▸ PARTS OF THE EXERCISE
1 > From the final sentence of the text on attorneys fees in federal civil rights litigation, list the terms that describe the claims whose defense costs a prevailing public entity may recover.
2 > Resume the text on attorneys fees in federal civil rights litigation, extending it past its closing paragraph.
===== SELECTED EXTRACT =====
In federal civil rights litigation, a successful plaintiff suing a public entity may ordinarily recover his or her attorneys fees.  But when the public entity defendant prevails, it may also recover its attorneys fees from the unsuccessful plaintiff.  This article examines exactly which fees the public entity may recover in cases where the losing plaintiff has joined both frivolous and non-frivolous claims in the same lawsuit.

Interpretation of the Federal Fee Shifting Statute Against Defendants

The federal civil rights statute generally provides the court with discretion to allow the “prevailing party” a reasonable attorney’s fee as part of its costs.  However, there are two exceptions: the United States cannot recover its attorneys fees under this statute, and “judicial officers” cannot be held liable for the prevailing plaintiff’s legal fees unless they take action that is “clearly in excess” of their jurisdiction.

Therefore, the federal statute is neutral on its face – both prevailing plaintiffs and prevailing defendants (other than the United States) may be awarded “a reasonable attorney’s fee as part of the costs.”  However, for policy reasons designed to support citizens’ assertion of their civil rights, the U.S. Supreme Court has limited the right of prevailing defendants to recover their legal fees, holding that they may only recover fees incurred in the defense of frivolous or unreasonable claims.

This rule reflects the competing public policy considerations regarding attorney fee awards in civil rights cases.  On the one hand, the law encourages individual plaintiffs to seek relief for violations of their civil rights, and awarding attorneys fees to them when they succeed is one such encouragement.  However, the public should not have to pay the cost of defending against frivolous claims.  Therefore, when public entities prevail in civil rights litigation they may recover their legal fees incurred in the defense of plaintiff’s claims that are found to be frivolous, unreasonable or without foundation.
===== SUPPLIED RECORDS =====
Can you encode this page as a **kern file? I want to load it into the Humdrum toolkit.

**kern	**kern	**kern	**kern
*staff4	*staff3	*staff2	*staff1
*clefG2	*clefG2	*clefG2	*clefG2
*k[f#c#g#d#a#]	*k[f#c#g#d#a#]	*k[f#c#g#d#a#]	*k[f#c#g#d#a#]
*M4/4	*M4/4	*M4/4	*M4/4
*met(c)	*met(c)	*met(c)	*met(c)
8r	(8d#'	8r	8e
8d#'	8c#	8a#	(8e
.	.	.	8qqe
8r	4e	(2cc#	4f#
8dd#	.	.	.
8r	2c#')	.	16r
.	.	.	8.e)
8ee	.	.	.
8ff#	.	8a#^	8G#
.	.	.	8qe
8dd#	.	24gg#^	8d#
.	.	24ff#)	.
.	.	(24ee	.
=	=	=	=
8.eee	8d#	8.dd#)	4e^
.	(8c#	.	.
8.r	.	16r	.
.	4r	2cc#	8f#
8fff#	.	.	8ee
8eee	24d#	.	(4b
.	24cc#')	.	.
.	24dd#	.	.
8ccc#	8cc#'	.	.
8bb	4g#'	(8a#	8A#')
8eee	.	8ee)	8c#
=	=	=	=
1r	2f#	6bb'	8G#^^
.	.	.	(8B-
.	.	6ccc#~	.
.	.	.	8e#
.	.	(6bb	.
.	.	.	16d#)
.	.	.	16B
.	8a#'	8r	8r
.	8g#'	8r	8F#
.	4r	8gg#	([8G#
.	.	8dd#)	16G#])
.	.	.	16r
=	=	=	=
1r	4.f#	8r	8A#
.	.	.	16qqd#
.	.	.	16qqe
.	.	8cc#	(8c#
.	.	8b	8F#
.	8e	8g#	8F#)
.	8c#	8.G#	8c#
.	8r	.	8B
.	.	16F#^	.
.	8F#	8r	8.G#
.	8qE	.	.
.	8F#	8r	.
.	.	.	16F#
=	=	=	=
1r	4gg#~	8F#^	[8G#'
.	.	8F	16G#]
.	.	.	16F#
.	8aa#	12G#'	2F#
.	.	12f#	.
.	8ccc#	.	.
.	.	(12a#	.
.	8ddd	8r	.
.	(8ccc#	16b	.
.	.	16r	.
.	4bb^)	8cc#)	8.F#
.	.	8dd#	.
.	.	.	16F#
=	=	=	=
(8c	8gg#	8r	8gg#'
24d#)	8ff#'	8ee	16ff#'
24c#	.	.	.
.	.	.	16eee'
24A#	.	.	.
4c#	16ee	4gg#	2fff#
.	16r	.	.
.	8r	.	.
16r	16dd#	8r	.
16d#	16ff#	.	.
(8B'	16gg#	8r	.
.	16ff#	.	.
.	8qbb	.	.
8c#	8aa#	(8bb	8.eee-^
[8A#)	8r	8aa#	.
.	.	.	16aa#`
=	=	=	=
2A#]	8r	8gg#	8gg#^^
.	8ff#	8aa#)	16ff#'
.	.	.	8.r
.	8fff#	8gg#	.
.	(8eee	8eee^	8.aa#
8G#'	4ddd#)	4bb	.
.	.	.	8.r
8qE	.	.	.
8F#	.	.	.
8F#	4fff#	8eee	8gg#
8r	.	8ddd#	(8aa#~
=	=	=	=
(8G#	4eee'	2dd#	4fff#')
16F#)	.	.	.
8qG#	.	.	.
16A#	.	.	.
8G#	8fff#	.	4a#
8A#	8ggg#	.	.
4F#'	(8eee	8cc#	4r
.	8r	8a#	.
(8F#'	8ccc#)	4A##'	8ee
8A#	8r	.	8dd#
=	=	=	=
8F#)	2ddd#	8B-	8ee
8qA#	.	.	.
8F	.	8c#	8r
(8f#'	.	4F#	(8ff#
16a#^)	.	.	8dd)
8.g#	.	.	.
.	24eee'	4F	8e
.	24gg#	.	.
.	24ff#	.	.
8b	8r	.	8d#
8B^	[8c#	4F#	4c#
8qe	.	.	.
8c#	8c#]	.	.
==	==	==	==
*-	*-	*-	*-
=====
▸ THE REPLIES
1 > frivolous; unreasonable; without foundation

2 >
The Problem

A significant problem arises when a prevailing defendant seeks to recover its attorneys’ fees from the losing plaintiff, but its request includes time and charges for defending against both frivolous and non-frivolous claims.  This situation is quite common because in the real world, attorneys’ work is seldom neatly divided between defending against the various claims alleged in a lawsuit.  Rather, a significant portion of such legal work supports the defense against all alleged claims, such as participating in written discovery, depositions, and court hearings.  The question therefore becomes to what extent can the prevailing defendant recover its legal expenses for such “general” legal work?  

The federal appellate circuits are split on the issue of whether a prevailing defendant can recover any portion of its legal fees reflecting work relating to both frivolous and non-frivolous claims.  This issue is currently before the U.S. Supreme Court, so it may be decided once and for all when that Court rules.  But in the meantime, the Ninth Circuit has decided against allowing the recovery of any portion of such “general” fees by defendants in federal civil rights cases.        

The Ninth Circuit’s “But For” Rule       

In January of this year, a divided Ninth Circuit panel held that “a defendant must demonstrate that the work for which it asserts that it is entitled to fees would not have been performed but for the inclusion of the frivolous claims in the complaint.”  In this case, a fired employee of the Arizona state courts filed suit in federal court, alleging claims for hostile work environment, racial discrimination, violation of due process, breach of contract, false light invasion of privacy, wrongful termination, and infliction of emotional distress.  However, the defendant state court (and other related defendants) prevailed at trial.  

When it came time to consider the defendants’ request for prevailing party attorneys fees, the federal trial court concluded that some of plaintiff’s civil rights claims were not frivolous, and that the defendants were not entitled to recover their legal fees incurred in defending against those claims.  However, the court awarded fees incurred in the defense of other claims that it found to be frivolous.   

Then, in order to determine the total amount of the fee award, the trial court decided to include a percentage of the defendants’ “general fees” which they could not allocate to any particular claim.  The court therefore divided those “general fees” by the ten claims alleged in the Amended Complaint, and then added one-tenth of the total “general” fees to the attorney fee award for each frivolous claim.  The trial court applied the same methodology to award the defendants’ litigation “costs.”  However, the court then cut its fee award in half because of the individual plaintiff’s financial hardship.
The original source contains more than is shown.